Buster and I would never miss a Sunday; both of us for the same reason, the food!! Doris owned a diner, so she was a great cook. But Eve was a top notch clinician, not a chef, so the question was, "Why was EVE such a good cook?" In actuality, Eve could whip up a meal that could feed entire infantry brigades and her cooking might have been slightly better than her mom's.

I was sitting in their living room one Sunday evening; after Eve had stuffed me with something that tasted like it had come out of the kitchens of Louis Quatorze. Eve was doing the cooking because Doris had to work the evening shift at the diner. So we were all alone. Buster was leaning against my leg like all big dogs do when they are expressing affection. Eve was buzzing around in a "cute" Momma Brady apron; which was like something out of the 1950s. That was an absurd sight since it was the exact polar opposite of who Eve was, and how she looked in her normal scrubs.

She came over and sat in the chair opposite and said, "Could I ask you a personal question?" I laughed and said, "After feeding me like that, you can ask me for my entire life history including all of the dirty little secrets." She said, "Are you gay?" I said, "Excuuuuse me!!??" She said, "I was thinking about why you've never made a pass. Is it because you bat for the other team? I just wanted to know."

She was serious!!

I said, "I have never made a pass at you because you are a colleague, we work together. She said, "What does THAT have to do with it? Every man I have ever worked with has tried something with me." That shot an unreasoning pang of jealousy through me, but I sucked it up and said calmly, "It isn't that I don't find you attractive. You are stunning.
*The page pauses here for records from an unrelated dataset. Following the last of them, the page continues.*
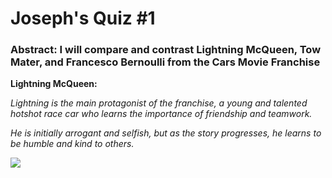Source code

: <H1> Joseph's Quiz #1 </H1>
<H3> Abstract: I will compare and contrast Lightning McQueen, Tow Mater, and Francesco Bernoulli from the Cars Movie Franchise </H3>

**Lightning McQueen:**

_Lightning is the main protagonist of the franchise, a young and talented hotshot race car who learns the importance of friendship and teamwork._

_He is initially arrogant and selfish, but as the story progresses, he learns to be humble and kind to others._

<img src=”(https://upload.wikimedia.org/wikipedia/en/8/82/Lightning_McQueen.png)”>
But I want to work with you for my ENTIRE career; that is, if I have anything to say about it, and I would hate to ruin THAT for a fling."

I added, "I have infinite respect for you. You are a superb nurse and it would just seem disrespectful for me to try-it-on with you, while we were also taking care of the good people of this County." She said, "Okay, I get that. But we are alone here on a Sunday. If you did that NOW, it would be a sign that you found me attractive, that you actually wanted me." Then she hesitated and said in a whisper, "As much as I want you."

So there it was; finally, out in the open. I suppose it was inevitable. We were two healthy young adults. We had worked together as closely as two people can for almost a year. During that time, I never missed the chance to leer at her firm, round, bottom, her sweet taut hips, her tiny waist and her superb little boobs. I suppose she had done the same thing with me. We operated as a close-knit team and we had come to anticipate each other's thinking; so much so that it was like we were an old married couple. The people of Eau Claire County depended on us and the sense of accomplishment and esteem kept us in a contented glow of comradeship; which was indeed fertile soil for the seed of love to grow in.